How to Shoot Skeet

by Ben Team
Three men practicing skeet shooting.

Three men practicing skeet shooting.

Bird-hunting enthusiast Charles Davis invented skeet shooting in the 1920s as a way for hunters to keep their skills sharp as they learned to comply with newly enacted conservation laws. Originally called “shooting around the clock,” the activity soon increased in popularity, as competitive and recreational shooters took up the sport alongside hunters. While similar to shooting trap, skeet shooting allows participants to practice a wider array of shots.

Field Layout

Whereas trap shooters fire on targets launched from several different trap houses, skeet shooters fire at targets launched from only two different trap houses. The houses launch targets along consistent trajectories that cross paths about 15 feet above the ground, half way between the two trap houses. The houses sit directly across from each other, while the shooters fire from one of eight marked positions along a semicircle behind the trap houses. The house on the left – called the “high house” -- launches targets through a window approximately 10 feet above the ground, while the window of the house on the right – called the “low house” – is only about 3 feet above the ground.

Procedure and Commands

The object of skeet shooting is to hit as many targets as possible.

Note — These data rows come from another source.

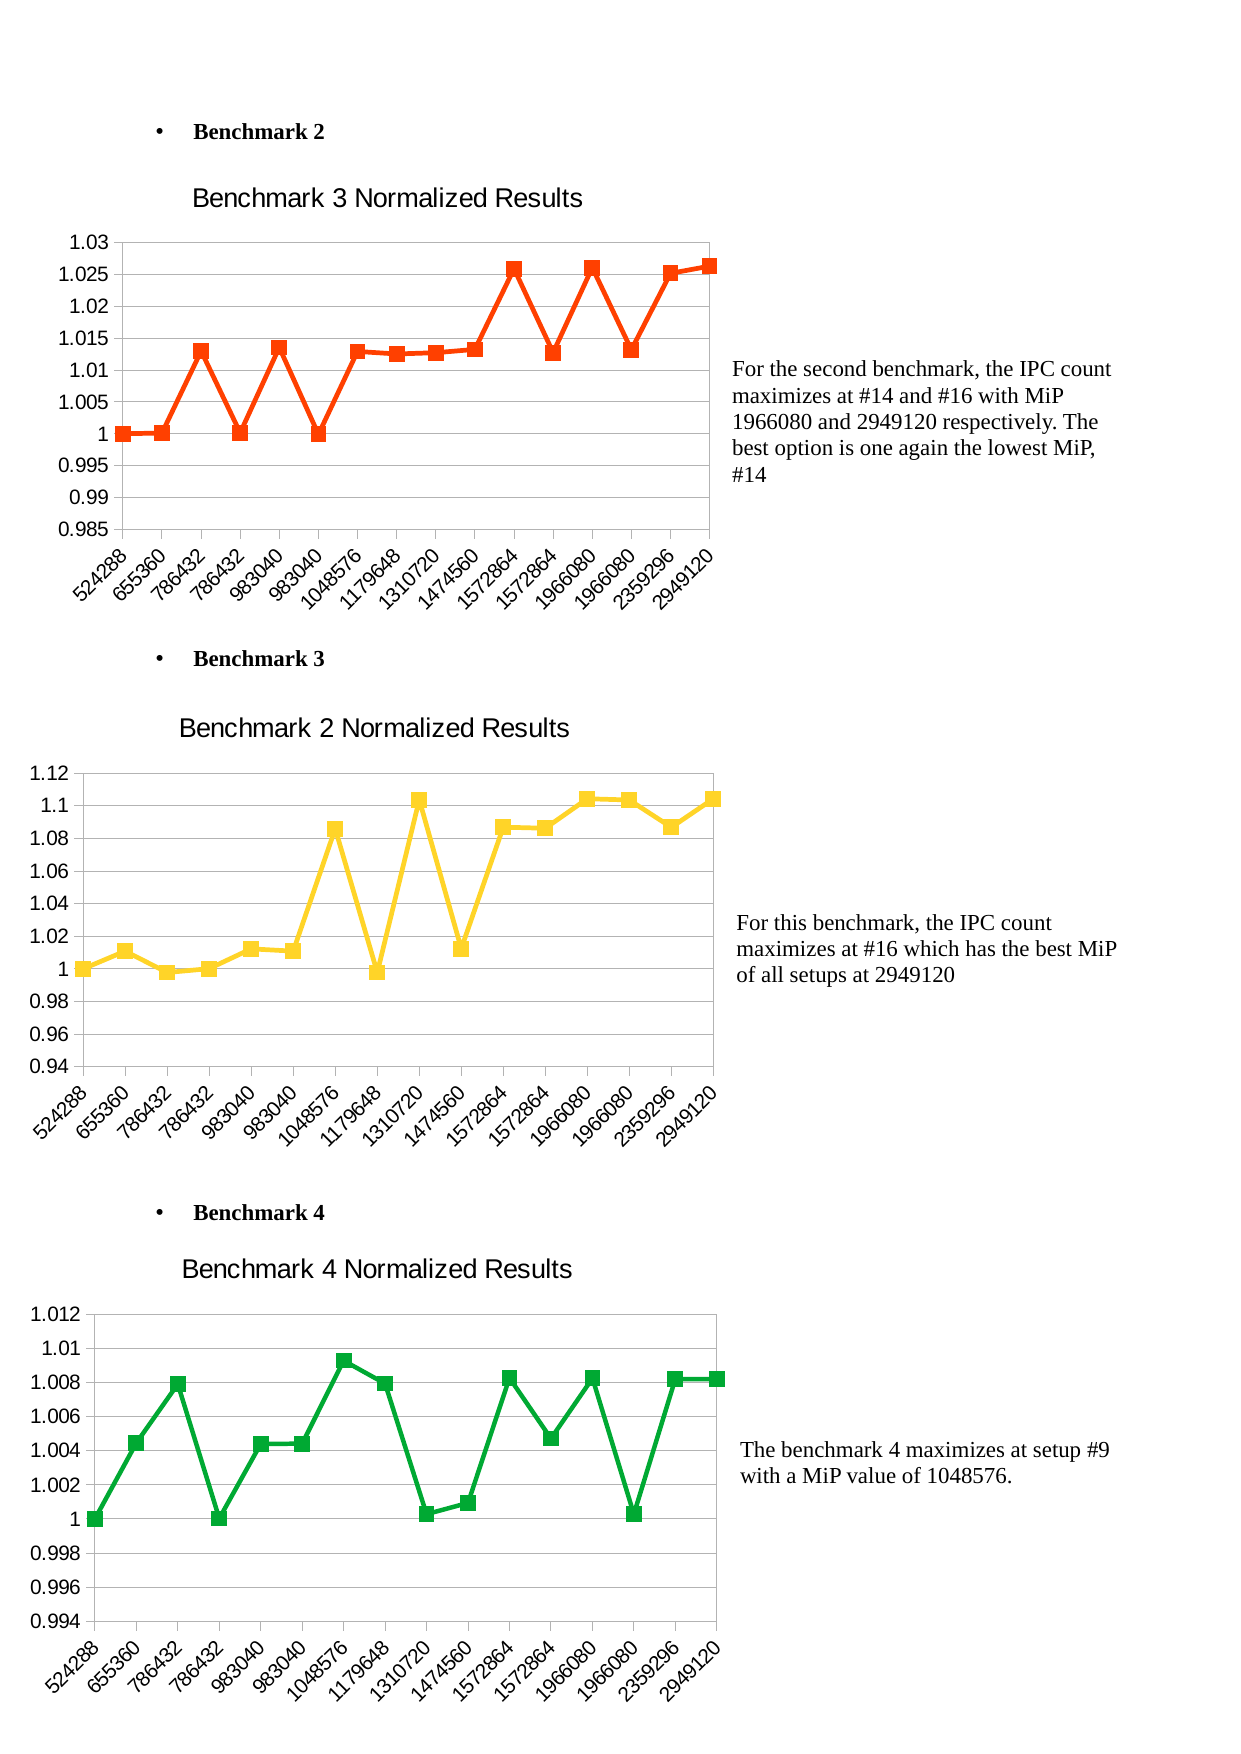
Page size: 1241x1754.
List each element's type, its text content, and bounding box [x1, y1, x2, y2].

list Benchmark 2 [156, 118, 1122, 144]
text For this benchmark, the IPC count maximizes at #16 which has the best MiP of all setups at 2949120 [737, 909, 1122, 988]
list Benchmark 4 [156, 1199, 1122, 1225]
text For the second benchmark, the IPC count maximizes at #14 and #16 with MiP 1966080 and 2949120 respectively. The best option is one again the lowest MiP, #14 [732, 355, 1122, 487]
list Benchmark 3 [156, 645, 1122, 672]
text The benchmark 4 maximizes at setup #9 with a MiP value of 1048576. [740, 1436, 1122, 1488]
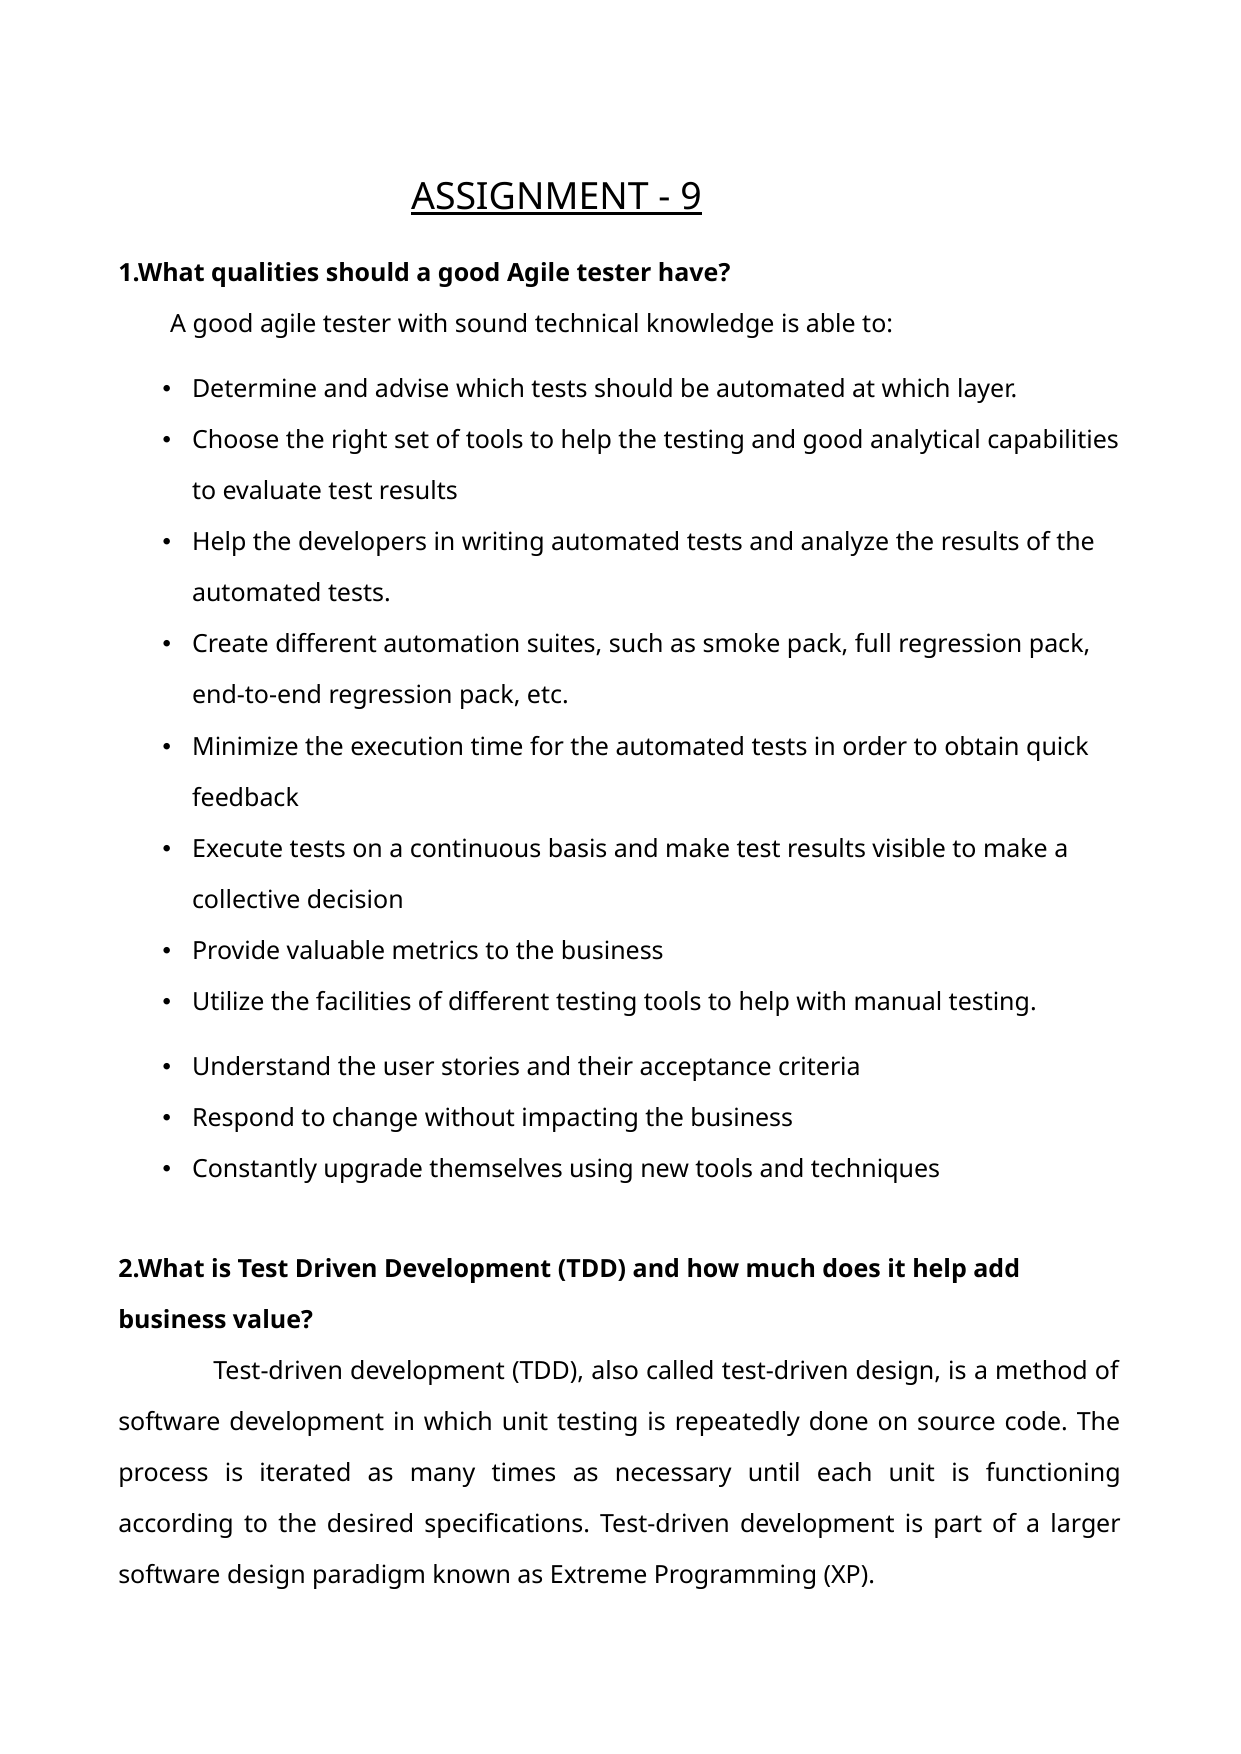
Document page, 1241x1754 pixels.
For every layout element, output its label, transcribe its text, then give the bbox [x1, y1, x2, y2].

text 1.What qualities should a good Agile tester have? [118, 254, 1122, 288]
text Test-driven development (TDD), also called test-driven design, is a method of software development in which unit testing is repeatedly done on source code. The process is iterated as many times as necessary until each unit is functioning according to the desired specifications. Test-driven development is part of a larger software design paradigm known as Extreme Programming (XP). [118, 1353, 1122, 1591]
list Minimize the execution time for the automated tests in order to obtain quick feedback [162, 728, 1122, 813]
list Help the developers in writing automated tests and analyze the results of the automated tests. [162, 524, 1122, 609]
list Provide valuable metrics to the business [162, 932, 1122, 966]
text A good agile tester with sound technical knowledge is able to: [118, 305, 1122, 339]
list Execute tests on a continuous basis and make test results visible to make a collective decision [162, 830, 1122, 915]
list Understand the user stories and their acceptance criteria [162, 1049, 1122, 1083]
list Respond to change without impacting the business [162, 1100, 1122, 1134]
text 2.What is Test Driven Development (TDD) and how much does it help add business value? [118, 1251, 1122, 1336]
list Constantly upgrade themselves using new tools and techniques [162, 1151, 1122, 1185]
list Determine and advise which tests should be automated at which layer. [162, 371, 1122, 405]
list Create different automation suites, such as smoke pack, full regression pack, end-to-end regression pack, etc. [162, 626, 1122, 711]
list Utilize the facilities of different testing tools to help with manual testing. [162, 983, 1122, 1017]
list Choose the right set of tools to help the testing and good analytical capabilities to evaluate test results [162, 422, 1122, 507]
text ASSIGNMENT - 9 [118, 169, 1122, 220]
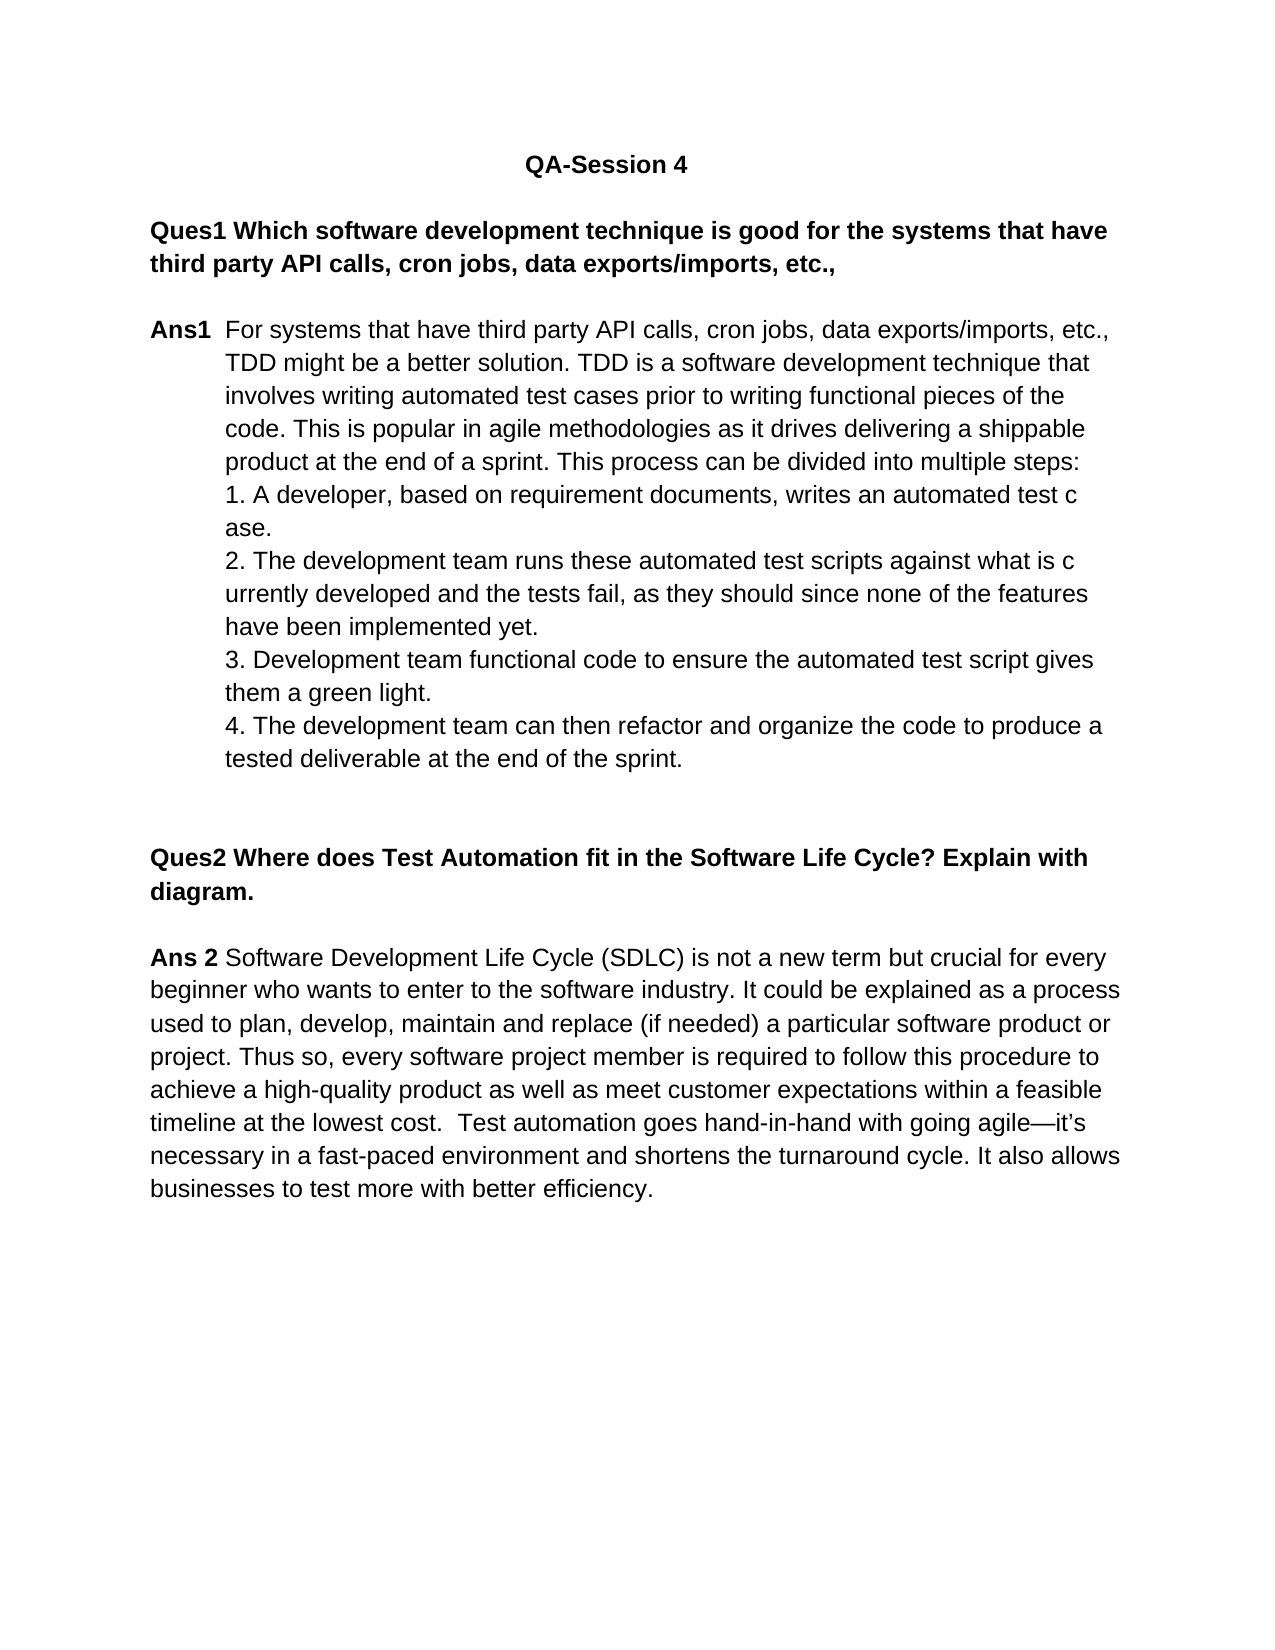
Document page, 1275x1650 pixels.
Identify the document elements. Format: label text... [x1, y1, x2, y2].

In total, shooters have the opportunity to fire at 16 targets launched singly, and 8 targets launched in pairs, totaling 24 shots. The extra shell – 25 shells come in most ammunition boxes – can be used to retry a missed target, or to attempt to hit an additional, 25th target. Participants move between the eight stations in groups of five, called “squads,” alternately taking their turn on the designated shooting area. This allows you to practice hitting targets that are fleeing and approaching, as well as crossing in front of you. Shooters call out “Pull!” to request the launch of the high house clay, and “Mark!” to request the low house clay.

Choosing a Shotgun and Ammo

Trap-shooting guns are usually longer and heavier than field guns, which helps you to swing the weapon smoothly. The finest trap shooting guns are usually double-barreled, over and under models, but many beginners prefer the lower price point of semi-automatic models. However, while guns designed for skeet shooting make the sport easier, you can shoot skeet with virtually any shotgun. Start with a 12- or 20-gauge shotgun when starting out, moving to the lighter gauges as your skills progress.

Techniques and Tips

To shoot skeet, you must first mount the gun against your shoulder, raise the gun so that the sights are even with your eye and begin tracking the movement of the target. Keep your stance slightly open, and be sure to raise the gun to your face, rather than the opposite. Because there is a time lag between your decision to shoot and when the pellets impact the target, you must “lead” the target, by pointing the gun ahead of its trajectory. Once you fire the shot, keep the shotgun moving along the same path. For safety's sake, keep the action open on your shotgun and wait to load the weapon until it is your turn to shoot.